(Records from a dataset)
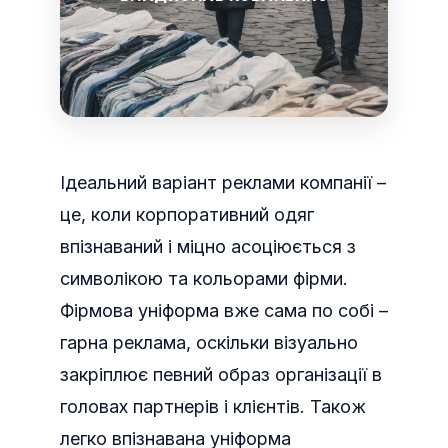
Ідеальний варіант реклами компанії –
це, коли корпоративний одяг
впізнаваний і міцно асоціюється з
символікою та кольорами фірми.
Фірмова уніформа вже сама по собі –
гарна реклама, оскільки візуально
закріплює певний образ організації в
головах партнерів і клієнтів. Також
легко впізнавана уніформа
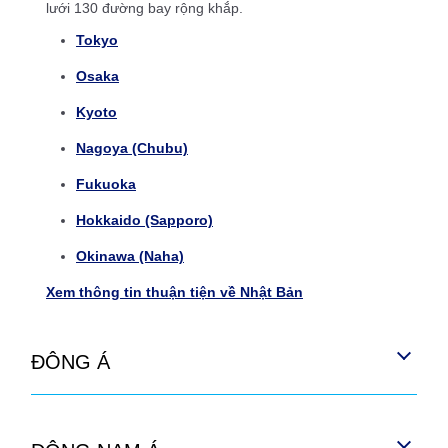
lưới 130 đường bay rộng khắp.
Tokyo
Osaka
Kyoto
Nagoya (Chubu)
Fukuoka
Hokkaido (Sapporo)
Okinawa (Naha)
Xem thông tin thuận tiện về Nhật Bản
ĐÔNG Á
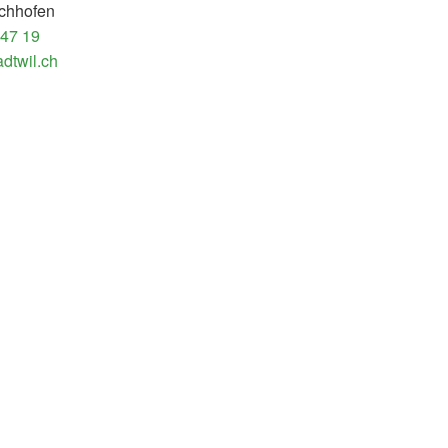
chhofen
 47 19
dtwil.ch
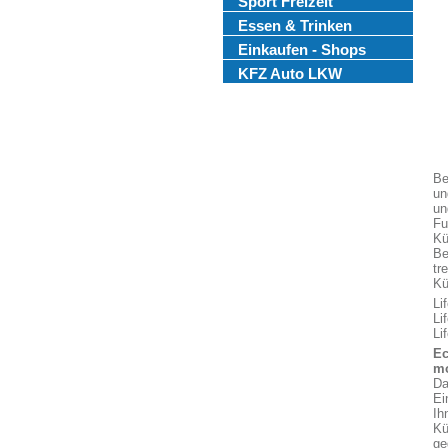
Sport Freizeit
Essen & Trinken
Einkaufen - Shops
KFZ Auto LKW
Be
un
un
Fu
Kü
Be
tr
Kü
Li
Li
Li
Ec
mo
Da
Ei
Ih
Kü
ge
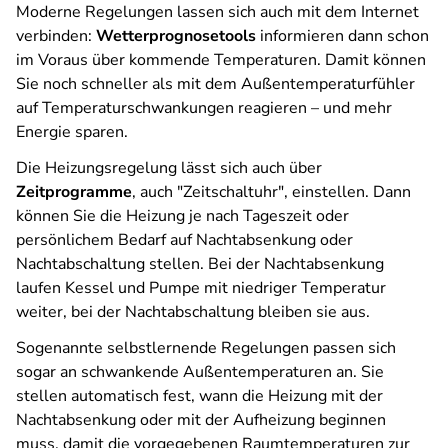
Moderne Regelungen lassen sich auch mit dem Internet
verbinden:
Wetterprognosetools
informieren dann schon
im Voraus über kommende Temperaturen. Damit können
Sie noch schneller als mit dem Außentemperaturfühler
auf Temperaturschwankungen reagieren – und mehr
Energie sparen.
Die Heizungsregelung lässt sich auch über
Zeitprogramme
, auch "Zeitschaltuhr", einstellen. Dann
können Sie die Heizung je nach Tageszeit oder
persönlichem Bedarf auf Nachtabsenkung oder
Nachtabschaltung stellen. Bei der Nachtabsenkung
laufen Kessel und Pumpe mit niedriger Temperatur
weiter, bei der Nachtabschaltung bleiben sie aus.
Sogenannte selbstlernende Regelungen passen sich
sogar an schwankende Außentemperaturen an. Sie
stellen automatisch fest, wann die Heizung mit der
Nachtabsenkung oder mit der Aufheizung beginnen
muss, damit die vorgegebenen Raumtemperaturen zur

WHAT IS NEEDED> Copy only this from above: the line containing "впізнаваний і міцно асоціюється з", the line containing "Sie noch schneller", and all lines between, printed exactly. Leave out the pictures.

RESPONSE AREA>
впізнаваний і міцно асоціюється з
символікою та кольорами фірми.
Фірмова уніформа вже сама по собі –
гарна реклама, оскільки візуально
закріплює певний образ організації в
головах партнерів і клієнтів. Також
легко впізнавана уніформа
lưới 130 đường bay rộng khắp.
Tokyo
Osaka
Kyoto
Nagoya (Chubu)
Fukuoka
Hokkaido (Sapporo)
Okinawa (Naha)
Xem thông tin thuận tiện về Nhật Bản
ĐÔNG Á
chhofen
 47 19
dtwil.ch
Sport Freizeit
Essen & Trinken
Einkaufen - Shops
KFZ Auto LKW
Be
un
un
Fu
Kü
Be
tr
Kü
Li
Li
Li
Ec
mo
Da
Ei
Ih
Kü
ge
Moderne Regelungen lassen sich auch mit dem Internet
verbinden:
Wetterprognosetools
informieren dann schon
im Voraus über kommende Temperaturen. Damit können
Sie noch schneller als mit dem Außentemperaturfühler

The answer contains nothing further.